What is required = Reproduce all of the data below with every instance of "pose" swapped for "view". Leave everything else unchanged.

[Recorded data]
########

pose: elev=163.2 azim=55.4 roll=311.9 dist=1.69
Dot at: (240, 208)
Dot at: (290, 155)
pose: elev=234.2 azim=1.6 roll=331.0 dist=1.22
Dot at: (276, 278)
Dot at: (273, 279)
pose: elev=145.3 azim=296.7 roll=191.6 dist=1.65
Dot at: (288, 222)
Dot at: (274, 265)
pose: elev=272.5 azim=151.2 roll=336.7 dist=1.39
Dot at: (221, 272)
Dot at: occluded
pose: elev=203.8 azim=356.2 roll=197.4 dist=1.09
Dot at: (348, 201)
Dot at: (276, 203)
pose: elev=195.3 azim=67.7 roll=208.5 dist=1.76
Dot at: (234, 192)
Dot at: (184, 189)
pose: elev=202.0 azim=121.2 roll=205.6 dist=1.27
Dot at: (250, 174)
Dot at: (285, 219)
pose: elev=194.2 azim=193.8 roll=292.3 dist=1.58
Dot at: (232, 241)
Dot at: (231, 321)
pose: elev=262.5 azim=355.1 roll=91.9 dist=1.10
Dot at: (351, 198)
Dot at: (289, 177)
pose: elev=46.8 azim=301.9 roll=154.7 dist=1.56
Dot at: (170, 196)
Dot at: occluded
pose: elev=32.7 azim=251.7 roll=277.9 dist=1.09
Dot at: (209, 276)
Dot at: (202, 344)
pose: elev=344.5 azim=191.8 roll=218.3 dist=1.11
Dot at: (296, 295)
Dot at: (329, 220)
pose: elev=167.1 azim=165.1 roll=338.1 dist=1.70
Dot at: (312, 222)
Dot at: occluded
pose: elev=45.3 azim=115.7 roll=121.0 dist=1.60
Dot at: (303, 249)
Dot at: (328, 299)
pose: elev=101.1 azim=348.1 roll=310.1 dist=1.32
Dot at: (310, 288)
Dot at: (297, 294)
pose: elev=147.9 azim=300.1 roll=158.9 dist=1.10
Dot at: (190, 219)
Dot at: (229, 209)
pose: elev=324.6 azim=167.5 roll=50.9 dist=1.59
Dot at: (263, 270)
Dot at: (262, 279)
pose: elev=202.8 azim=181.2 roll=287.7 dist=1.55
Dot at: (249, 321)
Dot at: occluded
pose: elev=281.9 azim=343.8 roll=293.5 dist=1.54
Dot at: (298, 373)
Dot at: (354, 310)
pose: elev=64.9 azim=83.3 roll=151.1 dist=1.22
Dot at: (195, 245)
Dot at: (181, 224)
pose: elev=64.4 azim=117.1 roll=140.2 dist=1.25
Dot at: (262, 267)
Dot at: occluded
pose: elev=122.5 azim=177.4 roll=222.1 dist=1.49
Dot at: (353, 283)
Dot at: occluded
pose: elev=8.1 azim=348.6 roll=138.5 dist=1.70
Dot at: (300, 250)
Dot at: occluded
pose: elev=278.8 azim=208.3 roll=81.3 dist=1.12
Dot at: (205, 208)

########

Expected answer =
view: elev=163.2 azim=55.4 roll=311.9 dist=1.69
Dot at: (240, 208)
Dot at: (290, 155)
view: elev=234.2 azim=1.6 roll=331.0 dist=1.22
Dot at: (276, 278)
Dot at: (273, 279)
view: elev=145.3 azim=296.7 roll=191.6 dist=1.65
Dot at: (288, 222)
Dot at: (274, 265)
view: elev=272.5 azim=151.2 roll=336.7 dist=1.39
Dot at: (221, 272)
Dot at: occluded
view: elev=203.8 azim=356.2 roll=197.4 dist=1.09
Dot at: (348, 201)
Dot at: (276, 203)
view: elev=195.3 azim=67.7 roll=208.5 dist=1.76
Dot at: (234, 192)
Dot at: (184, 189)
view: elev=202.0 azim=121.2 roll=205.6 dist=1.27
Dot at: (250, 174)
Dot at: (285, 219)
view: elev=194.2 azim=193.8 roll=292.3 dist=1.58
Dot at: (232, 241)
Dot at: (231, 321)
view: elev=262.5 azim=355.1 roll=91.9 dist=1.10
Dot at: (351, 198)
Dot at: (289, 177)
view: elev=46.8 azim=301.9 roll=154.7 dist=1.56
Dot at: (170, 196)
Dot at: occluded
view: elev=32.7 azim=251.7 roll=277.9 dist=1.09
Dot at: (209, 276)
Dot at: (202, 344)
view: elev=344.5 azim=191.8 roll=218.3 dist=1.11
Dot at: (296, 295)
Dot at: (329, 220)
view: elev=167.1 azim=165.1 roll=338.1 dist=1.70
Dot at: (312, 222)
Dot at: occluded
view: elev=45.3 azim=115.7 roll=121.0 dist=1.60
Dot at: (303, 249)
Dot at: (328, 299)
view: elev=101.1 azim=348.1 roll=310.1 dist=1.32
Dot at: (310, 288)
Dot at: (297, 294)
view: elev=147.9 azim=300.1 roll=158.9 dist=1.10
Dot at: (190, 219)
Dot at: (229, 209)
view: elev=324.6 azim=167.5 roll=50.9 dist=1.59
Dot at: (263, 270)
Dot at: (262, 279)
view: elev=202.8 azim=181.2 roll=287.7 dist=1.55
Dot at: (249, 321)
Dot at: occluded
view: elev=281.9 azim=343.8 roll=293.5 dist=1.54
Dot at: (298, 373)
Dot at: (354, 310)
view: elev=64.9 azim=83.3 roll=151.1 dist=1.22
Dot at: (195, 245)
Dot at: (181, 224)
view: elev=64.4 azim=117.1 roll=140.2 dist=1.25
Dot at: (262, 267)
Dot at: occluded
view: elev=122.5 azim=177.4 roll=222.1 dist=1.49
Dot at: (353, 283)
Dot at: occluded
view: elev=8.1 azim=348.6 roll=138.5 dist=1.70
Dot at: (300, 250)
Dot at: occluded
view: elev=278.8 azim=208.3 roll=81.3 dist=1.12
Dot at: (205, 208)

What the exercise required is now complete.